Software design and implementation has become critical and increasingly challenging for cyber-physical systems (CPS) in domains including automotive, avionics, robotics, industrial automation, etc. The challenges in CPS software rise from rapid increase of system scale and complexity, close interaction between cyber components and dynamic physical environment, more sharing and contention among software functions over multicore and distributed platforms, and stringent requirements on system timing and design metrics such as performance, fault tolerance, reliability and extensibility.

During the implementation of CPS software, there are two main aspects: 1) Task generation for generating tasks from functional model. 2) Task mapping for allocating and scheduling tasks on hardware platforms. While there are a large body of works on optimizing task mapping with respect to various design metrics such as performance, extensibility and memory, task generation is carried out without much optimization of these design metrics and is detached from task mapping. Most importantly, current task generation approaches lack sufficient consideration of timing, which not only affects the optimization of design metrics but also the functional correctness of the system. These issues often result in long software design cycles, high verification cost, and ultimately inferior and error-prone system implementations.

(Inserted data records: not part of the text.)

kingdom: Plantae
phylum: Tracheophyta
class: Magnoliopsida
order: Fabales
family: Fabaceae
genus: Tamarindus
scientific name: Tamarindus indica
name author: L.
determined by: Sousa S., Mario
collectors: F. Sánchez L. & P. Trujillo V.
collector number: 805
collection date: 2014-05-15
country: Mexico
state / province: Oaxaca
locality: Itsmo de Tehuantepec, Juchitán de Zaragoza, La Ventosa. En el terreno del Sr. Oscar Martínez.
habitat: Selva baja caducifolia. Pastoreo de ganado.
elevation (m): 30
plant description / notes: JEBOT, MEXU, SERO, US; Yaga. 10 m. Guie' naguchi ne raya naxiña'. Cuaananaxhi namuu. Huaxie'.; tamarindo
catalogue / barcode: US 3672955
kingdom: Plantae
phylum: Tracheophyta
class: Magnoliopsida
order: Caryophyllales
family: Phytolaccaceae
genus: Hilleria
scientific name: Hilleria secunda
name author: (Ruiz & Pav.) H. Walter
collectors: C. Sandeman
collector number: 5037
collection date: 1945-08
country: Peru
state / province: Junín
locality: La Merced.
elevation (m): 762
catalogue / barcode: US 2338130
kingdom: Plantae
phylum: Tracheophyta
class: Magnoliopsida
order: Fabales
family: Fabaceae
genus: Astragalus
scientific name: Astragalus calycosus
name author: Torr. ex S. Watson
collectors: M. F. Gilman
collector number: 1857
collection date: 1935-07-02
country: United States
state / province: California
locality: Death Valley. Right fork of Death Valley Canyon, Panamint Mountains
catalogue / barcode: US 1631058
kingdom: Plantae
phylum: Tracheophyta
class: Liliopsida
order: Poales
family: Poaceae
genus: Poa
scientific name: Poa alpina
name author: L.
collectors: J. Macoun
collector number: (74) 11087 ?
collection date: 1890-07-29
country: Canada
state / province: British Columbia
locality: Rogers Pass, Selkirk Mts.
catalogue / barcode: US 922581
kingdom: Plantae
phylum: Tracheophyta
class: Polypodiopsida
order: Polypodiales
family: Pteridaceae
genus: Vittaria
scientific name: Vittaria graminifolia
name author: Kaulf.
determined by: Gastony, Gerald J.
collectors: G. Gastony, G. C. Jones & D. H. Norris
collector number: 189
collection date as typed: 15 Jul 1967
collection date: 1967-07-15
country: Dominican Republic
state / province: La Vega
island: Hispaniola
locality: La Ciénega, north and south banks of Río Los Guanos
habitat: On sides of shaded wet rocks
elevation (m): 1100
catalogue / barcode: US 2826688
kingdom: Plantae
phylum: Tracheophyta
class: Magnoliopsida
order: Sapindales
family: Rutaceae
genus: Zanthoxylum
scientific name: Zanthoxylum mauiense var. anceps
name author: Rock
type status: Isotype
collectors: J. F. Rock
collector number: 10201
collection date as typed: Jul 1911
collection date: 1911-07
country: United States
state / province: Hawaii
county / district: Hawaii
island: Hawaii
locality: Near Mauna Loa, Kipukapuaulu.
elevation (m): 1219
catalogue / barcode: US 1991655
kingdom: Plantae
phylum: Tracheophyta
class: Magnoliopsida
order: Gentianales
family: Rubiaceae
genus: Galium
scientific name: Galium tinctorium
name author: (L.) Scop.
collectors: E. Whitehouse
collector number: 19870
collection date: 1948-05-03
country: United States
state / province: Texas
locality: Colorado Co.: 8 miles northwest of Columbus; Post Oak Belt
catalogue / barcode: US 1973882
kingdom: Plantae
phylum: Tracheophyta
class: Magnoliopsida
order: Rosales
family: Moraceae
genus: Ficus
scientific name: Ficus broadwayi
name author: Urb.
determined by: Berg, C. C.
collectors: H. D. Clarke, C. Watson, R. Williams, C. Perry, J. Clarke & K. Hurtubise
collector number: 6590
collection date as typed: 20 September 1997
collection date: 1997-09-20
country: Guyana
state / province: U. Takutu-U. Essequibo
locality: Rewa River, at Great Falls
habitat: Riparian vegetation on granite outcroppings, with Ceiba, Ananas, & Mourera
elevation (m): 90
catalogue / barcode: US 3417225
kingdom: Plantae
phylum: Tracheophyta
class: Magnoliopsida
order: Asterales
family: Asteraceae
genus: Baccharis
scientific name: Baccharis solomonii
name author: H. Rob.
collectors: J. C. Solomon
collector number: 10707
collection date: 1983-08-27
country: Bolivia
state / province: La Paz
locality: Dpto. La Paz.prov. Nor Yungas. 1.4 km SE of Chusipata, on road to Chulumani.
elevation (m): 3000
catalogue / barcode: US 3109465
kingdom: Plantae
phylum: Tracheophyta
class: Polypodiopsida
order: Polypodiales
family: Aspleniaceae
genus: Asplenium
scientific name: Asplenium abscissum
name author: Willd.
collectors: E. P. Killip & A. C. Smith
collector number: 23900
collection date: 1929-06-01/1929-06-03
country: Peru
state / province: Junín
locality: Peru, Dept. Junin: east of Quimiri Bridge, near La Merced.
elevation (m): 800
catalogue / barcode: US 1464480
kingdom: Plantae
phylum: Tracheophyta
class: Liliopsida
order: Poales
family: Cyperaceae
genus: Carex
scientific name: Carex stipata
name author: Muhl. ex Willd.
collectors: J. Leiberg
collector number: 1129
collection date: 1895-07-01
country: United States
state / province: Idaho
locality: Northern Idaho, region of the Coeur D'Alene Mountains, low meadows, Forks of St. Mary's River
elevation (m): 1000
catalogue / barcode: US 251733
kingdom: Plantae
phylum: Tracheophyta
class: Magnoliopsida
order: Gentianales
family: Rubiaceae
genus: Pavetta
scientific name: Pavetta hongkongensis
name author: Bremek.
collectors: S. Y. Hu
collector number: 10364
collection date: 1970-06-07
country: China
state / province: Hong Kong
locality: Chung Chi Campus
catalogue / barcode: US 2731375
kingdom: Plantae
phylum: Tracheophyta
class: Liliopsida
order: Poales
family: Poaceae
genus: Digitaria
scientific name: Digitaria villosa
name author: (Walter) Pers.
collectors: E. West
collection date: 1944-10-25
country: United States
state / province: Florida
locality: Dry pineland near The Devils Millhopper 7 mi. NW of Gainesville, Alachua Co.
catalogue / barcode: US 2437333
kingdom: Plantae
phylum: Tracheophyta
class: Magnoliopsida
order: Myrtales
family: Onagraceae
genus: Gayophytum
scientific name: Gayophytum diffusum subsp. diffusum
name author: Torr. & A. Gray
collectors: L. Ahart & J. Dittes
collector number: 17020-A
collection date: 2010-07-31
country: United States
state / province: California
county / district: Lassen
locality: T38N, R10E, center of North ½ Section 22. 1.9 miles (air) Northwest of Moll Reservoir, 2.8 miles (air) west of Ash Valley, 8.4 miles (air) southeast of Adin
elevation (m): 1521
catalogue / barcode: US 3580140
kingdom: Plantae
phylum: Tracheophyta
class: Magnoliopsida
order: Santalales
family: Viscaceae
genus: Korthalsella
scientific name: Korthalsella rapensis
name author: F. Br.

In this dissertation, we propose to build a model-based software synthesis framework for cyber-physical systems that automates and optimizes the generation of software tasks from functional models and the mapping of those tasks onto real-time embedded platforms in an integrated fashion, with respect to various design metrics including performance, extensibility, reusability, modularity and memory. We treat timing as a first-class citizen in this process for effectively optimizing timing-related metrics (e.g. performance, extensibility) and ensuring functional correctness. We consider a variety of practical hardware platforms, including single-core, multicore, and time-triggered or asynchronous distributed platforms. The applicability of this framework is validated by simulations on real-world CPS applications and synthetic cases.